Under Robert Martin’s leadership, Morongo also diversified its business portfolio with new ventures in finance, health care, manufacturing and retail. Today, Morongo’s business enterprises generate nearly $3 billion annually in regional economic activity and provide over 2,500 jobs, making the tribe one of Riverside County’s largest employers.
The tribe’s successful businesses fund Morongo’s vital tribal government services for its members, including healthcare, public safety, fire protection, education, and social services.
“Without a doubt, Chairman Robert Martin was instrumental in setting Morongo on a path of financial stability and economic success that will benefit generations of tribal members for years to come,” said Riverside County 5th District Supervisor Jeff Hewitt.

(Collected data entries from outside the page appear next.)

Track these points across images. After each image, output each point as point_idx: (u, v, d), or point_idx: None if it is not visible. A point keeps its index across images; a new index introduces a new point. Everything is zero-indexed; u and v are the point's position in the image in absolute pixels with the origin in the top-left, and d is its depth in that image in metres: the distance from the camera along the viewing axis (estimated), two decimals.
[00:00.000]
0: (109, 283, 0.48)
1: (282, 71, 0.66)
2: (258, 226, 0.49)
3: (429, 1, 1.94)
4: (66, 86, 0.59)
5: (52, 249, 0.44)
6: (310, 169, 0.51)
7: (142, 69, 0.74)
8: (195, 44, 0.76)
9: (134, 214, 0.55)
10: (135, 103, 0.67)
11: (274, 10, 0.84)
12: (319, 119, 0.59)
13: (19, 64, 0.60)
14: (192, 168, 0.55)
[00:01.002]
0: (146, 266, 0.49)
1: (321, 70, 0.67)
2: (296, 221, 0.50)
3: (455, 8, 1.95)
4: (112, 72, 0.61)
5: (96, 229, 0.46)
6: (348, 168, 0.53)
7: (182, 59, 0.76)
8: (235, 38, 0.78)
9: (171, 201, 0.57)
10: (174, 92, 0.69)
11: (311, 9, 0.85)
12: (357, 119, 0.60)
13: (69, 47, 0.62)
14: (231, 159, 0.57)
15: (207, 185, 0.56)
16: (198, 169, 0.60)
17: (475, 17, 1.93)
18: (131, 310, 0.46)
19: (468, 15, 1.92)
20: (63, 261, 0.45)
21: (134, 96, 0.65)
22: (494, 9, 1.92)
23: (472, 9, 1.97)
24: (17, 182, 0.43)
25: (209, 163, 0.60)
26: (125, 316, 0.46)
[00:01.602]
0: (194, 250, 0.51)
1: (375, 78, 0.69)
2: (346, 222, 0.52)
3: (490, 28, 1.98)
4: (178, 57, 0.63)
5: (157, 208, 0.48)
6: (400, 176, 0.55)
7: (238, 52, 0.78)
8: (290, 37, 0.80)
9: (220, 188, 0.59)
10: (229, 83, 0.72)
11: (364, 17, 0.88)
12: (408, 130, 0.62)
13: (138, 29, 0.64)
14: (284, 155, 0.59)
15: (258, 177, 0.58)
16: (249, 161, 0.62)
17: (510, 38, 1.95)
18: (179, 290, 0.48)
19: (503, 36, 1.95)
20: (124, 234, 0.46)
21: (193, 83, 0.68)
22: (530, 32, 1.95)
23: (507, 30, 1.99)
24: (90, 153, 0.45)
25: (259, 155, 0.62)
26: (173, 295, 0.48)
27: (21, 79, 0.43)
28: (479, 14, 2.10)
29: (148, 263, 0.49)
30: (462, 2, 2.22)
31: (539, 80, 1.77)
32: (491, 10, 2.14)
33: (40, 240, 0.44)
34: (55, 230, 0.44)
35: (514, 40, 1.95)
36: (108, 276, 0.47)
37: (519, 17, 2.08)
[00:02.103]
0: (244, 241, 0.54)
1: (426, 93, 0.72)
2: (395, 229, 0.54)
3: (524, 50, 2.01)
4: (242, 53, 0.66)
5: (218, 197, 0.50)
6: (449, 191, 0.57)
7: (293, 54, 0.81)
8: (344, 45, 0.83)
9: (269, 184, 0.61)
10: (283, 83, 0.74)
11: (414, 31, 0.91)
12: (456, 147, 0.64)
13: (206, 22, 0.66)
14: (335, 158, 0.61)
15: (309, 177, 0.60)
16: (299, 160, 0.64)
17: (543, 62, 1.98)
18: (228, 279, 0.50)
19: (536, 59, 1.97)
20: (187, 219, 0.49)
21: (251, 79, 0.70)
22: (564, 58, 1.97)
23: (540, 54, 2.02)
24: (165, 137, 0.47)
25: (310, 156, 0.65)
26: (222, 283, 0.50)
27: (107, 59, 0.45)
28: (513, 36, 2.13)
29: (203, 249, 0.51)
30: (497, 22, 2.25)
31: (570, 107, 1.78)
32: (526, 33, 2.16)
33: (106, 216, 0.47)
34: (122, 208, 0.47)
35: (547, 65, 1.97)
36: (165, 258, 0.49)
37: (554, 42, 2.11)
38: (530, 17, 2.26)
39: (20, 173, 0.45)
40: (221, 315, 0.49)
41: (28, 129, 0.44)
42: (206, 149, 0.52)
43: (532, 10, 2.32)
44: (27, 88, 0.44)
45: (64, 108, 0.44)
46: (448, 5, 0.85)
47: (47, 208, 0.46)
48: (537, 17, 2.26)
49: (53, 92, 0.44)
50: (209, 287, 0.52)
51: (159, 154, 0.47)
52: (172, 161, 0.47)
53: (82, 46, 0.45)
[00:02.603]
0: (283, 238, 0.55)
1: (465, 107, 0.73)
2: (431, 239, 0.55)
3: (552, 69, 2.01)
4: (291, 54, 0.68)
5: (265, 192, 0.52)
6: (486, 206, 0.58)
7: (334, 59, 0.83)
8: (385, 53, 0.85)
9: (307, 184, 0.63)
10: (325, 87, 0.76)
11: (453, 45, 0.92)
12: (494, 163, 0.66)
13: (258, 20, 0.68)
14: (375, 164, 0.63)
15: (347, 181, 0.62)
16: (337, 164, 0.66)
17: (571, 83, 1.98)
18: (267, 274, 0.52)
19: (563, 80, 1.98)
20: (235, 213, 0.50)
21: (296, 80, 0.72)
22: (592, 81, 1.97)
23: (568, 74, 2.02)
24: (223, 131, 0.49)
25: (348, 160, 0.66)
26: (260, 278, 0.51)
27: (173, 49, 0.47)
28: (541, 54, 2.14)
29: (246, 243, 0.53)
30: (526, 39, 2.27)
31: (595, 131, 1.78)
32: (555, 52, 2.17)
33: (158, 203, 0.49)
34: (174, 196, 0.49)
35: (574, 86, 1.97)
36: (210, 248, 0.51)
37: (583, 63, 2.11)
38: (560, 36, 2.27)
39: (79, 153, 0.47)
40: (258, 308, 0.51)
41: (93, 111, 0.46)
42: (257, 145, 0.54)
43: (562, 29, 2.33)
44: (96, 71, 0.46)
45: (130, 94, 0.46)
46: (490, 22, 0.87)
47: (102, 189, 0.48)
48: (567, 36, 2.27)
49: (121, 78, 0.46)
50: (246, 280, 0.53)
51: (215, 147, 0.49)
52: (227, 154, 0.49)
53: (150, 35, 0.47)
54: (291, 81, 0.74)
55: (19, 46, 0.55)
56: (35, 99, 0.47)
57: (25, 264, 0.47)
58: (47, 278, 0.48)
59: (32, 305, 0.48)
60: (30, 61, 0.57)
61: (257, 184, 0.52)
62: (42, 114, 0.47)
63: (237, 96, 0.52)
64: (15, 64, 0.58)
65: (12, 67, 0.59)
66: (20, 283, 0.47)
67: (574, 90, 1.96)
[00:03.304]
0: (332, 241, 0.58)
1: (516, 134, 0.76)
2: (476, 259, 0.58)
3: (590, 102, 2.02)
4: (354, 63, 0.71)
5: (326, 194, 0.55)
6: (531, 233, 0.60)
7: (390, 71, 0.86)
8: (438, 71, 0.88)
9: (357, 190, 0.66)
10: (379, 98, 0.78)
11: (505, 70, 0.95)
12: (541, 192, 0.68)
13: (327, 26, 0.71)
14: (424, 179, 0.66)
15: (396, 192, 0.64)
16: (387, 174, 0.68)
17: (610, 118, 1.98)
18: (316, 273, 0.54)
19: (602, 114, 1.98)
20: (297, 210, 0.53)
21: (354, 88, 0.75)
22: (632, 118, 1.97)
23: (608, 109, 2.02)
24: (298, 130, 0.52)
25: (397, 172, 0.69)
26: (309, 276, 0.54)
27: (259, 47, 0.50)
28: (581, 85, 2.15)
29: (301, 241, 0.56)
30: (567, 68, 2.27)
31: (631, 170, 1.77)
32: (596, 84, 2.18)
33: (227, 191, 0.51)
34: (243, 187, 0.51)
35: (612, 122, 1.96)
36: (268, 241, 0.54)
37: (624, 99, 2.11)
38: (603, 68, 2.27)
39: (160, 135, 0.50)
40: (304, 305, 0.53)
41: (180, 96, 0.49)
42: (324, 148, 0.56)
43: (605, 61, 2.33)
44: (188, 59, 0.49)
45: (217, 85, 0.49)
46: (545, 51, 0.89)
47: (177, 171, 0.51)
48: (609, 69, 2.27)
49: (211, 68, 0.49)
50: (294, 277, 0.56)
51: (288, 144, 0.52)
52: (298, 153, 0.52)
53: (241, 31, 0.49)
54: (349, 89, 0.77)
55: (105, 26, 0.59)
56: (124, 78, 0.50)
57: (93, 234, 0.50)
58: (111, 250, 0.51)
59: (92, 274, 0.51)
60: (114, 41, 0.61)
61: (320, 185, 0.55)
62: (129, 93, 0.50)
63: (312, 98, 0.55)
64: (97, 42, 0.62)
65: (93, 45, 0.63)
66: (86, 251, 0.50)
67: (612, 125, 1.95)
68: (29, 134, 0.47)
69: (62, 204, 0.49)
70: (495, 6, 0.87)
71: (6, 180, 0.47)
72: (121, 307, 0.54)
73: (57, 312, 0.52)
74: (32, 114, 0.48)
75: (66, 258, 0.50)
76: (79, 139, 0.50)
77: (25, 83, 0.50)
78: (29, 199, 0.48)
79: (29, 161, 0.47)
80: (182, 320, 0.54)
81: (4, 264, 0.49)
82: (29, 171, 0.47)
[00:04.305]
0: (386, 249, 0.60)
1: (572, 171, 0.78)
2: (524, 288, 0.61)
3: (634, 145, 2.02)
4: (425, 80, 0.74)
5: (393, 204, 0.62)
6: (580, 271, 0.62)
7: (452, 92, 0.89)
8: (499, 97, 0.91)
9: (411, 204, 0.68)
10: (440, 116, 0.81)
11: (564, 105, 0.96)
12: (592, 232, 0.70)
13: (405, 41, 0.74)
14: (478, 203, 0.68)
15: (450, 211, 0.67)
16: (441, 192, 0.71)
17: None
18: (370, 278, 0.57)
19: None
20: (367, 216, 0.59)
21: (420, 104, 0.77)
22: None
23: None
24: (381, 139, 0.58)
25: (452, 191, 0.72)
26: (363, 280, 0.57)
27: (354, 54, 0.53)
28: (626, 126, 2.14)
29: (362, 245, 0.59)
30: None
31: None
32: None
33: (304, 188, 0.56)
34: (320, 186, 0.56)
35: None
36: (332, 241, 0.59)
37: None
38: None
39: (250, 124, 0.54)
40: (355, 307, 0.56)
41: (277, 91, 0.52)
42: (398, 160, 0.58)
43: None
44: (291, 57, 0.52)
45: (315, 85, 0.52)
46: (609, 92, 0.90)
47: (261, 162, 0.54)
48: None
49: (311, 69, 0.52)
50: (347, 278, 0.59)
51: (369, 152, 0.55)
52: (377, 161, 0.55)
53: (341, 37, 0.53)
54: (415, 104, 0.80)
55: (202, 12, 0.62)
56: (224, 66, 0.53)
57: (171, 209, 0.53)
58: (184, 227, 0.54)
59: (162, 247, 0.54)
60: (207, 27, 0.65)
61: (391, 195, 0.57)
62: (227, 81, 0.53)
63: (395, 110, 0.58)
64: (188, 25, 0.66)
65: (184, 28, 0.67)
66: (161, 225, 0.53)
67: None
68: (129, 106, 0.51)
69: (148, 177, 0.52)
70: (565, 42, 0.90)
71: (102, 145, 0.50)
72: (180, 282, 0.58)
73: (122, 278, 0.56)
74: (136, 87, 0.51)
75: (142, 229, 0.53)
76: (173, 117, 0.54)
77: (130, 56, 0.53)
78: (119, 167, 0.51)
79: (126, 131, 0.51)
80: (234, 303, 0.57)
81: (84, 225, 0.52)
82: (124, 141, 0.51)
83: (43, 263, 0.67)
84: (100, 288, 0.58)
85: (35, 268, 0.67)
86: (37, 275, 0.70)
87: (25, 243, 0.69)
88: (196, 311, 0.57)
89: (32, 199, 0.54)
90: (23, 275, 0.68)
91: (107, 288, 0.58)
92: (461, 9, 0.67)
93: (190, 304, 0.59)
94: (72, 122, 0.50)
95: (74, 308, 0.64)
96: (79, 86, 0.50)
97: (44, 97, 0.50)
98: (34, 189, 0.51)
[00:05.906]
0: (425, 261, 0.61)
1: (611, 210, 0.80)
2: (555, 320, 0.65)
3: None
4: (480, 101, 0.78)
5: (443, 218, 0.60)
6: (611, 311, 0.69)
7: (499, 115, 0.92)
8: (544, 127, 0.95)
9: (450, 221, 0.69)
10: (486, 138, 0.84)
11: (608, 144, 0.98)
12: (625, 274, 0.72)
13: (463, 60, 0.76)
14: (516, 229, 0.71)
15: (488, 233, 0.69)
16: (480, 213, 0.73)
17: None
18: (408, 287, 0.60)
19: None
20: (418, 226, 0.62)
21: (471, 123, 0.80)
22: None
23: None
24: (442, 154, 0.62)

From meetings at the White House to offering testimony before the U.S. Congress, the California State Legislature and the Riverside County Board of Supervisors, Robert Martin worked closely with city, county, state and federal lawmakers on a multitude of issues including economic development, land use, water, energy, education, the environment, transportation and tribal gaming.
Robert Martin’s devotion to protecting tribal sovereignty and Indian culture led him to fight for the rights of Native children, driving Morongo to join other tribes, state attorneys general and child welfare organizations in defending the Indian Child Welfare Act against a 2018 court challenge.
A passionate defender of Morongo’s rich culture and tribal traditions, Robert Martin remains deeply committed to developing future tribal leaders. He helped establish a tuition-free college preparatory academy at the Morongo Reservation – the first of its kind in the nation – and ardently supports college scholarship programs to help tribal youth secure a higher education.